De la semaine de concerts dans l’église pure et dépouillée de la bourgade, comme dans celles des communes voisines, on retiendra d’abord les deux soirées de l’Académie de l’Opéra Comique et quatre de ses solistes puisés dans les trois crus de 2012 à 2014 – Eléonore Pancrazi, Valentine Martinez, Vianney Guyonnet et Ronan Debois –  avec un programme resserré et intimiste autour du répertoire français, mêlant grands classiques tels la Séguedille ou le Toast d’Escamillo tirés de Carmen à des raretés souvent oubliés – à tort. Déclinant le sentiment amoureux au fil de toute la gamme expressive, il se montre souriant, sinon piquant avec l’alerte l’opérette Cyprien ôte ta main de là de Messager, où les demoiselles distillent une cabotine rivalité dans le duo des chiens, quand dans celui entre Mouillevert et Chalourdin, on se joue de la saveur parfois grivoise des mots. Le recueillement pointe dans la rare Mort du jeune Werther de Boeldieu et la Chanson du pêcheur de Félicien David, confiées à Ronan Debois, ou encore la Mort de Don Quichotte d’Ibert avec lequel Vianney Guyonnet fait pendant à l’air de l’opéra de Massenet consacré au soldat de la Mancha – Je suis le chevalier errant. On n’oubliera l’incandescence de Valentine Martinez dans la Sapho du compositeur stéphanois. Offenbach ne manque pas à l’appel, avec la coquette Grande Duchesse de Gérostein par Eléonore Pancrazi, tandis que la Barcarolle des Contes d’Hoffmann referme chacun des deux concerts sur un parfum de complicité où l’accompagnement subtil de Magali Albertini ne se relâche pas.

 

Du bel canto à Schubert

 

On le retrouve dans le récital entièrement féminin consacré aux grands airs du bel canto le 22 juillet, tressé de trios religieux de Rossini.  Valentine Martinez ne dément pas son tempérament affirmé, dans la Rosine du Barbier de Séville, autant qu’une Cio-Cio San intense – « Un bel di vedremo ». Sabine Revault d’Allones colore sa Violetta  de sensibles nuances – « Sempre libera » – avant une Casta diva qui n’en oublie pas l’humanité de l’héroïne. Le Smeton d’Estelle Kaïque – « Ah!parea che per incanto » – rend justice à un rôle de travesti. Donizetti s’illustre également avec Marie Planinsek et la pétulante Norina de Don Pasquale – « So anch’io la virtu magica » – à laquelle se mesure sans pâlir sa Lauretta – Gianni Schicchi de Puccini.
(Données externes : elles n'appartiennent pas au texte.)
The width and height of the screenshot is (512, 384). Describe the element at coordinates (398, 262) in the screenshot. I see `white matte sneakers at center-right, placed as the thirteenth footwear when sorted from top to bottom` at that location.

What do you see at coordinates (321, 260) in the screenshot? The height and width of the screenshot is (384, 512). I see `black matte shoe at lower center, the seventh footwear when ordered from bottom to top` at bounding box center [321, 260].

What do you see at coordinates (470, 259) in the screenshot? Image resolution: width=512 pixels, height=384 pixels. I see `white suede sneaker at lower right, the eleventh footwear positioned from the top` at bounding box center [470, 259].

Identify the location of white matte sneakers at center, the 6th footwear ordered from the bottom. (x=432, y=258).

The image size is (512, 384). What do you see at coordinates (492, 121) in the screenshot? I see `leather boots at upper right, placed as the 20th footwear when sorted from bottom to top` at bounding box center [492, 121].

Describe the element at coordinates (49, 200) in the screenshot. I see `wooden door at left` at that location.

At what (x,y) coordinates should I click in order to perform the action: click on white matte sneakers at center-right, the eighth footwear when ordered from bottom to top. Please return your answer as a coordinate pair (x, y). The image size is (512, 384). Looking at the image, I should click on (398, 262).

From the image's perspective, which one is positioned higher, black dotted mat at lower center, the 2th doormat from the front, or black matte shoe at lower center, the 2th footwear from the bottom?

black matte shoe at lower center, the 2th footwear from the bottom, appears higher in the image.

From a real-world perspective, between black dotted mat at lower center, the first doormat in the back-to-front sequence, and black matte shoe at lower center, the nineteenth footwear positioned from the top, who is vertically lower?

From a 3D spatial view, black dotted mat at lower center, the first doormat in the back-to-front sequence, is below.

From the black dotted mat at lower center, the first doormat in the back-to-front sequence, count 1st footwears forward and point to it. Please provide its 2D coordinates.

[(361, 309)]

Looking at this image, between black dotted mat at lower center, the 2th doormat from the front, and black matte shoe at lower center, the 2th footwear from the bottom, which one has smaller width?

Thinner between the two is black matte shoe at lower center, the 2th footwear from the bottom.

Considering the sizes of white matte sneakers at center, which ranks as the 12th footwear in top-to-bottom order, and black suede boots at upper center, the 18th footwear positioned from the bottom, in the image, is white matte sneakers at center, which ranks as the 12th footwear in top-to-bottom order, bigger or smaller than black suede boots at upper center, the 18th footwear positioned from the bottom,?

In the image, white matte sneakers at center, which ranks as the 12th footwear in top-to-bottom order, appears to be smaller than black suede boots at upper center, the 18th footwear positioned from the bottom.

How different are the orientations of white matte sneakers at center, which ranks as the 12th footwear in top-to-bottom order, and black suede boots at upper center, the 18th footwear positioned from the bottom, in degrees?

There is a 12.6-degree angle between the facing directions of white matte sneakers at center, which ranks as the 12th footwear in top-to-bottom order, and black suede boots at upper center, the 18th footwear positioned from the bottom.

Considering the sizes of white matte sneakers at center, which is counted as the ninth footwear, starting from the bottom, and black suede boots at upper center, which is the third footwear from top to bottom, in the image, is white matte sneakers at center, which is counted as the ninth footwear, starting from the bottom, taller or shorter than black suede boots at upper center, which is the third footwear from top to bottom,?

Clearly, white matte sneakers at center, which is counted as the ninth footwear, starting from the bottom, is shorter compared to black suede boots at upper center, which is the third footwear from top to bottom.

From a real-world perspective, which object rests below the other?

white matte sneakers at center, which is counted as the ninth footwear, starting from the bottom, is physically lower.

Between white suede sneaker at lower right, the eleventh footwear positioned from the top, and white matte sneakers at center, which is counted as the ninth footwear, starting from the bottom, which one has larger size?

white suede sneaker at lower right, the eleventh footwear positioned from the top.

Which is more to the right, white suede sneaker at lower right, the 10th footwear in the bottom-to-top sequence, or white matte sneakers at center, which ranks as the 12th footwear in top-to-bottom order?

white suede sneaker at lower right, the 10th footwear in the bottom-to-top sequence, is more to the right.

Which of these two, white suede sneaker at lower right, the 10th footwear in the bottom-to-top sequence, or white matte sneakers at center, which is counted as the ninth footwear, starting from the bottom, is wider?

Il n’y en a pas que pour les gosiers. En témoigne la remarquable « Schubertiade » en soirée d’ouverture, dans laquelle résonne une Truite avec un quintette emmené par le violon aérien d’Elina Buksha et le piano dense de Nathanaël Gouin, En seconde partie, un florilège de lieder livre une palette interprétative d’une indéniable diversité. Alors que le ténor à l’identité évidemment français de Romain Pascal s’appuie sur la clarté de l’intonation pur mettre en valeur le texte du Frühlingstraum tiré du Voyage d’hiver ou le Mein extrait de La Belle Meunière, Sarah Laulan déploie une richesse de timbre qui éclaire de manière originale la narrativité du Roi de aulnes ou les affects de La Jeune nonne. Quant à Ivan Geissler, il démontre dans cinq pièces choisies au sein du cycle Le Chant du cygne une authentique intelligence du lied avec des accents qui rappellent Dietrich Fischer-Diskau. Autant dire que la Sérénade ou Le Timbre-poste sont ciselés avec un art consommé qui n’a nul besoin d’ostentation pour manifester son élégance naturelle.

Mentionnons encore l’après-midi à quatre mains en compagnie de David Bismuth et Julien Liebeer,  entre Debussy, Ravel, Fauré et Franck – le quasi cinématographique Prélude, fugue et variation de ce dernier retient particulièrement l’attention. On évoquera par ailleurs la venue de Jean-Claude Pennetier et la clôture avec un Orphée aux Enfers réunissant des talents issus de la Guidhall et de l’Académie de l’Opéra Comique, réglé par Pierre Espiau. Excellence et convivialité se donnent la main au festival Eva Ganizate, qui s’affirme comme un rendez-vous à retenir dans la cartographie estivale.